**Required action**
Some lines in the material below hold the word "LIST". Copy all of them.

**Extracted records**

★ ★ ★ ★ ★

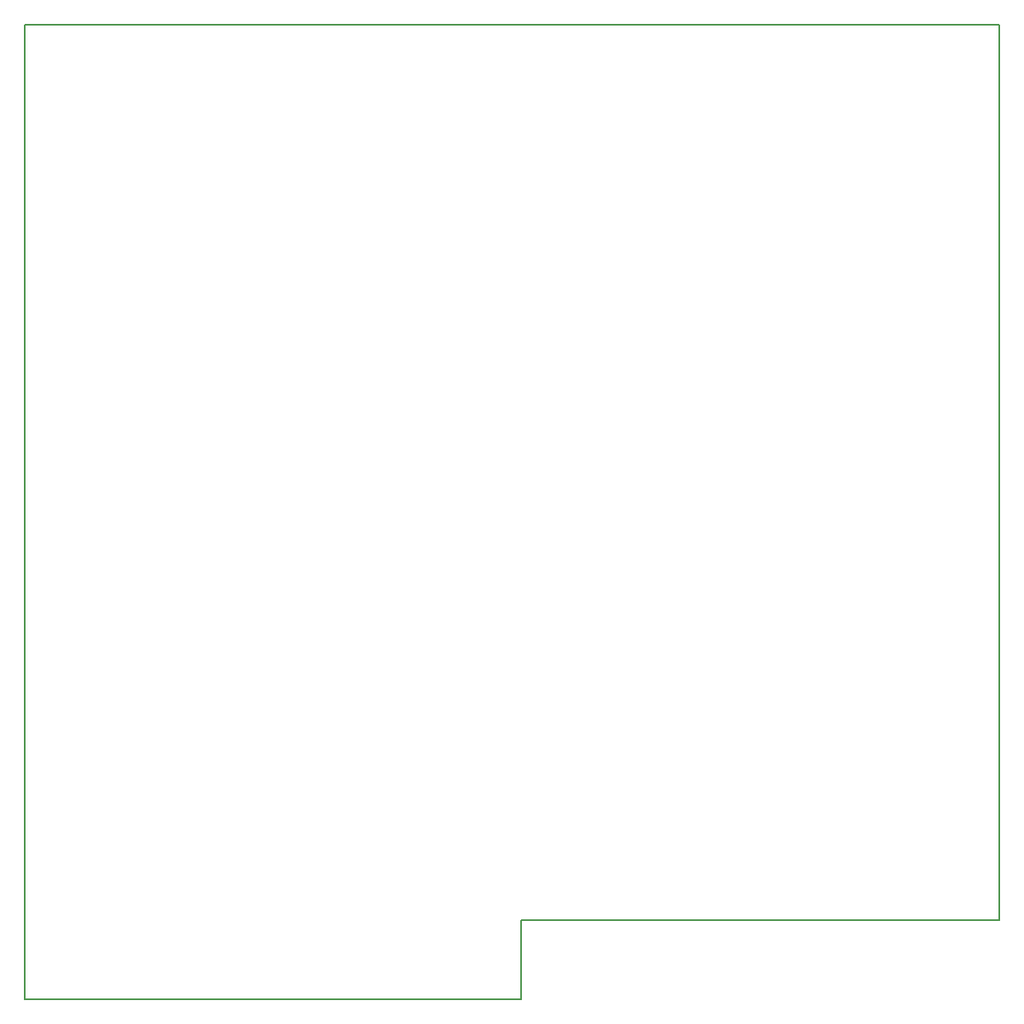
<source format=gbr>
G04 #@! TF.FileFunction,Profile,NP*
%FSLAX46Y46*%
G04 Gerber Fmt 4.6, Leading zero omitted, Abs format (unit mm)*
G04 Created by KiCad (PCBNEW 4.0.7-e2-6376~61~ubuntu18.04.1) date Mon Aug 19 20:20:04 2019*
%MOMM*%
%LPD*%
G01*
G04 APERTURE LIST*
%ADD10C,0.100000*%
%ADD11C,0.150000*%
G04 APERTURE END LIST*
D10*
D11*
X92392500Y-107315000D02*
X141440000Y-107315000D01*
X92392500Y-115405000D02*
X92392500Y-107315000D01*
X41440000Y-15405000D02*
X141440000Y-15405000D01*
X141440000Y-15405000D02*
X141440000Y-107315000D01*
X41440000Y-115405000D02*
X92392500Y-115405000D01*
X41440000Y-15405000D02*
X41440000Y-115405000D01*
M02*

</source>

★ ★ ★ ★ ★

**Written answer**
G04 APERTURE LIST*
G04 APERTURE END LIST*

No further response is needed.